Dominique Jamet, vice-président de Debout la France depuis 2012 mais également journaliste depuis… toujours tiendra désormais chaque semaine sur notre site une chronique où il commentera très librement l'actualité politique.
On ne prend pas les mêmes !
Ce ne sont pas précisément des débutants. Ni des inconnus. Ni des perdants de l’année. Le premier, qui se présente depuis hier comme le président de tous les Républicains, était encore, il y a trois ans seulement, président de la République française. Le second, qui fut le prédécesseur de Martine Aubry, de Harlem Désir et de Jean-Christophe Cambadélis à la tête du Parti socialiste est encore, normalement, chef de l’Etat pour vingt-quatre mois…

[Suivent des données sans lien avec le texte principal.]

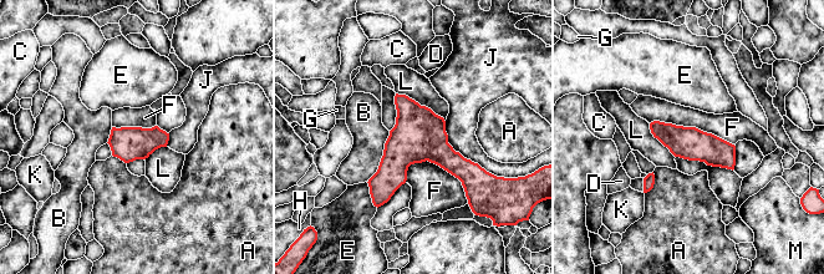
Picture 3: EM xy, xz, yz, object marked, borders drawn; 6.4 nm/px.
{"width_nm": 220, "act": "pass", "each": {"A": "other", "B": "other", "C": "other", "D": "other", "E": "other", "F": "other", "G": "other", "H": "other", "J": "other", "K": "other", "L": "other", "M": "other"}, "border": {"pic": 3, "px": [[407, 167], [438, 165], [468, 203]]}, "found": "one cell here"}

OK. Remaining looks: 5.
{"why": "thin end", "act": "look", "view": "em", "um": 3.6, "slice": "planes", "show": "tint", "at": [4.70, 6.85, 2.75]}

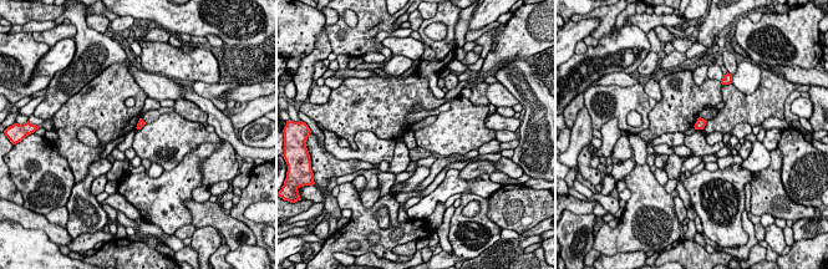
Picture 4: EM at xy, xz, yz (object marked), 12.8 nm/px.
{"act": "look", "view": "em", "um": 3.6, "slice": "planes", "show": "borders", "at": "same"}

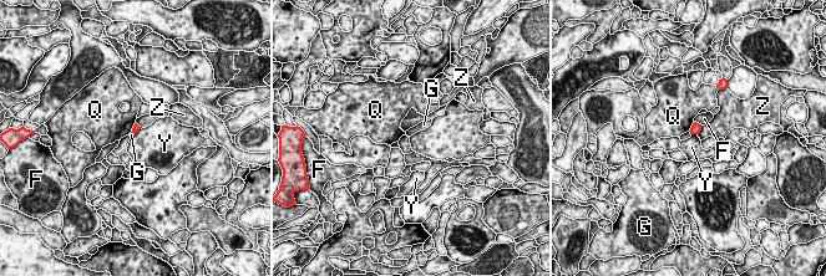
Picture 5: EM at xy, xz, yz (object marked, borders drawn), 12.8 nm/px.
{"width_nm": 90, "act": "pass", "each": {"F": "other", "G": "other", "Q": "other", "Y": "other", "Z": "other"}, "border": {"pic": 5, "px": [[140, 128], [135, 134]]}, "found": "none of them fits"}

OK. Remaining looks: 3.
{"why": "end of a long branch", "act": "look", "view": "em", "slice": "planes", "show": "borders", "at": [3.65, 1.05, 2.45]}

Pourtant, lorsqu’à la veille du « Congrès refondateur »qui doit procéder au ravalement de façade d’une UMP vieillie avant l’âge, Le Parisien publie les résultats d’une enquête d’opinion, il apparaît qu’à la question : « Souhaitez-vous que Nicolas Sarkozy se présente à l’élection présidentielle de 2017 ? « 72% des sondés répondent négativement. Ils étaient 77%, il y a quelques jours, qui rejetaient également l’éventualité d’une candidature de François Hollande à un deuxième mandat.
Si l’on prend ces sondages par l’autre bout, compte tenu des 2% qui ne se prononcent pas, 26% seulement des Français souhaitent voir Sarkozy tenter de nouveau la chance qu’on lui a déjà donnée en 2007, et 21% envisagent sans déplaisir que M. Hollande sollicite la prolongation de son bail. Telle serait dans la l’hypothèse la plus favorable la base de départ des deux personnages qui prétendent une fois de plus rentrer dans l’histoire l’un par la grande porte de droite, l’autre par la grande porte de gauche. Et je dis bien « dans l’hypothèse la plus favorable » car, étant donné le libellé de la question posée par l’institut de sondages, il faut défalquer des scores respectifs obtenus par les deux champions les voix des électeurs de droite qui souhaitent que Hollande soit candidat parce qu’il est la meilleure chance de Sarkozy comme celles des électeurs de gauche qui voudraient que Sarkozy se présente parce qu’il est la meilleure chance de Hollande.
Faut-il rappeler que lorsqu’il n’obtint au premier tour de l’élection présidentielle de 1965, la première organisée dans le cadre du suffrage universel sous la Ve République, que 45% des voix, De Gaulle, s’estimant désavoué, songea très sérieusement à ne pas affronter l’humiliation d’un second tour ? Faut-il rappeler qu’en avril 1969, lorsque 52% des Français répondirent « non » à un referendum où sa personne n’était pas formellement engagée, puisqu’il ne s’agissait que d’approuver ou de rejeter la réforme du Sénat, le général rendit publique dans l’heure sa décision irrévocable de quitter son palais et ses fonctions ? Oui, il faut rappeler cette leçon de dignité et de respect de la démocratie qui semble avoir été perdue par ses successeurs, aussi bien celui qui porta une atteinte criminelle aux droits du peuple souverain en bafouant la volonté clairement exprimée par les électeurs lors du referendum de 2005 que celui qui, accroché à sa légalité comme un naufragé à une bouée de sauvetage, ignore la perte de légitimité qui lui a été signifiée par les votes exprimés aux municipales et aux européennes de 2014, aux départementales de ce printemps et qui lui sera répétée, voire aggravée, en décembre prochain.
L’enseignement des deux sondages parus à quelques jours d’intervalle dans Le Parisien est pourtant assez clair : « Vous ne nous aurez pas une seconde fois. On vous a essayés, on vous a testés, on vous a rejetés. Comment Hollande pourrait-il être l’homme du changement ? Comment Sarkozy pourrait-il être l’homme du renouveau ? On ne veut plus de vous. On ne prend pas les mêmes et on ne recommence pas. » Sont-ils à ce point durs d’oreille, sont-ils à ce point prisonniers de leur ego et de leur cour que le cri du peuple ne parvient pas jusqu’à eux ? Il n’est pire sourd que celui qui ne veut pas entendre.